How to understand the cardinality of Yoneda in the case of unit?

Question

Note that this isn't strictly a haskell question, but that's where I've been playing around with this and where I've seen the yoneda lemma expressed most cleanly...

So, with the yoneda lemma, we know that

forall x . (a -> x) -> f x ~= f a

But what I'm wondering is, how does this work for the type x when it is of lower cardinality than a? For example, unit...taking f=Identity, a=Integer, x=Unit we get something like

(Integer -> ()) -> Indentity () ~= Identity Int

Which seems to make no sense?

I've always thought of yoneda in the terms of, say, a=Bool and x=Int

(Bool -> Integer) -> Identity Integer ~= Identity Bool

Where in a sense, Identity Integer "seems" larger than Identity Bool, but given the fact that it had to have been built by a Bool->Integer, we know that there are in fact only two options...but I feel like flipping it shows that said understanding is not quite right.

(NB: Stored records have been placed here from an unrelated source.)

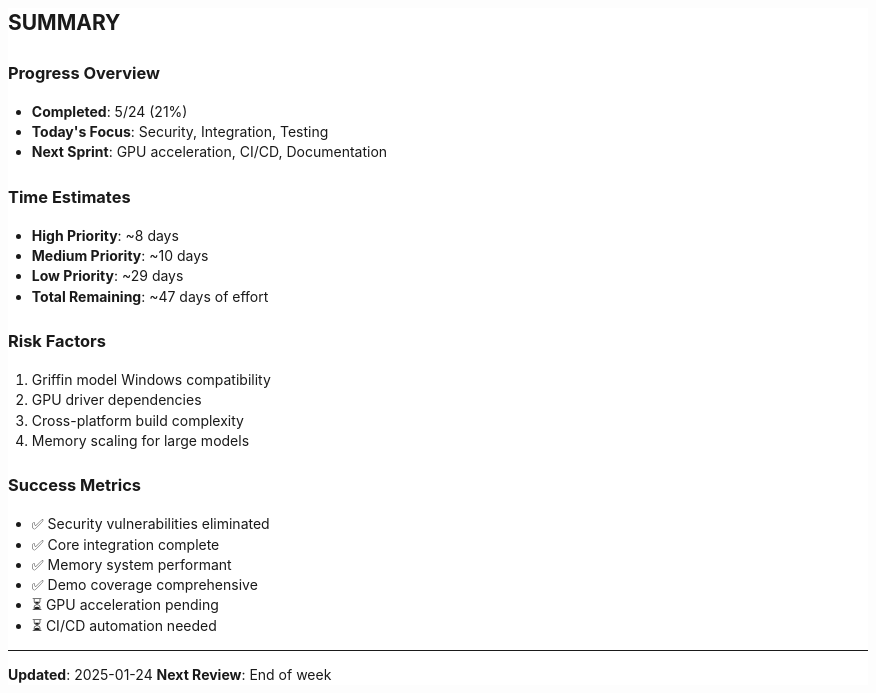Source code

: ## SUMMARY

### Progress Overview
- **Completed**: 5/24 (21%)
- **Today's Focus**: Security, Integration, Testing
- **Next Sprint**: GPU acceleration, CI/CD, Documentation

### Time Estimates
- **High Priority**: ~8 days
- **Medium Priority**: ~10 days
- **Low Priority**: ~29 days
- **Total Remaining**: ~47 days of effort

### Risk Factors
1. Griffin model Windows compatibility
2. GPU driver dependencies
3. Cross-platform build complexity
4. Memory scaling for large models

### Success Metrics
- ✅ Security vulnerabilities eliminated
- ✅ Core integration complete
- ✅ Memory system performant
- ✅ Demo coverage comprehensive
- ⏳ GPU acceleration pending
- ⏳ CI/CD automation needed

---

**Updated**: 2025-01-24
**Next Review**: End of week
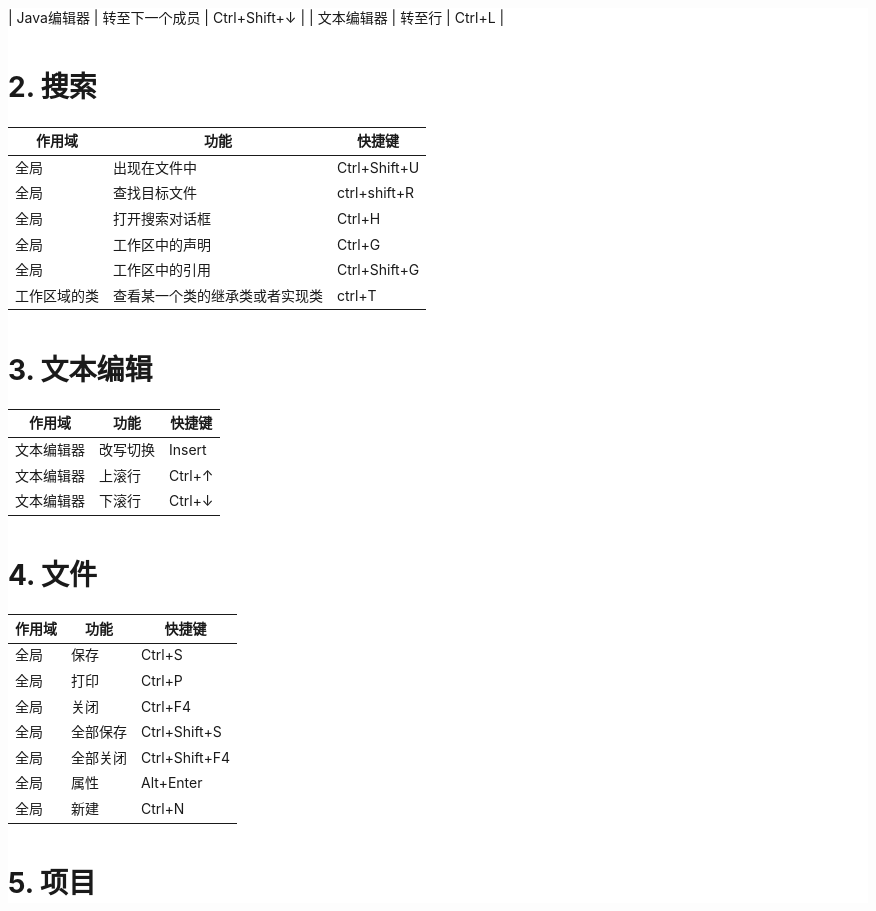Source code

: | Java编辑器 | 转至下一个成员       | Ctrl+Shift+↓ |
| 文本编辑器 | 转至行               | Ctrl+L       |

# 2. 搜索

| 作用域       | 功能                           | 快捷键       |
| ------------ | ------------------------------ | ------------ |
| 全局         | 出现在文件中                   | Ctrl+Shift+U |
| 全局         | 查找目标文件                   | ctrl+shift+R |
| 全局         | 打开搜索对话框                 | Ctrl+H       |
| 全局         | 工作区中的声明                 | Ctrl+G       |
| 全局         | 工作区中的引用                 | Ctrl+Shift+G |
| 工作区域的类 | 查看某一个类的继承类或者实现类 | ctrl+T       |

# 3. 文本编辑

| 作用域     | 功能     | 快捷键 |
| ---------- | -------- | ------ |
| 文本编辑器 | 改写切换 | Insert |
| 文本编辑器 | 上滚行   | Ctrl+↑ |
| 文本编辑器 | 下滚行   | Ctrl+↓ |

# 4. 文件

| 作用域 | 功能     | 快捷键        |
| ------ | -------- | ------------- |
| 全局   | 保存     | Ctrl+S        |
| 全局   | 打印     | Ctrl+P        |
| 全局   | 关闭     | Ctrl+F4       |
| 全局   | 全部保存 | Ctrl+Shift+S  |
| 全局   | 全部关闭 | Ctrl+Shift+F4 |
| 全局   | 属性     | Alt+Enter     |
| 全局   | 新建     | Ctrl+N        |

# 5. 项目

I'd appreciate any help understanding this!

Answer 1

You can't fix x ~ (). For the identity to hold, the function must work for every choice of x, not just a single specific choice. That's why there's a forall on that parameter. So let's recast your example, remaining parametric over x. I give you a function of the following type

(Integer -> x) -> Identity x

promising that it works for any x that you choose. The only way I could possibly implement this function is to have an Integer in my hand already, and call the function you give me on it, yielding an x. Thus, my function is equivalent to an Identity Integer.

Likewise we can take a ~ Bool, f ~ [], yielding

(Bool -> x) -> [x]

The only way I can implement this is if I have a [Bool] lying around, and call your function with each of my Bools.

Since x must be polymorphic, it has no particular cardinality, and so the question of being smaller or larger than a does not arise.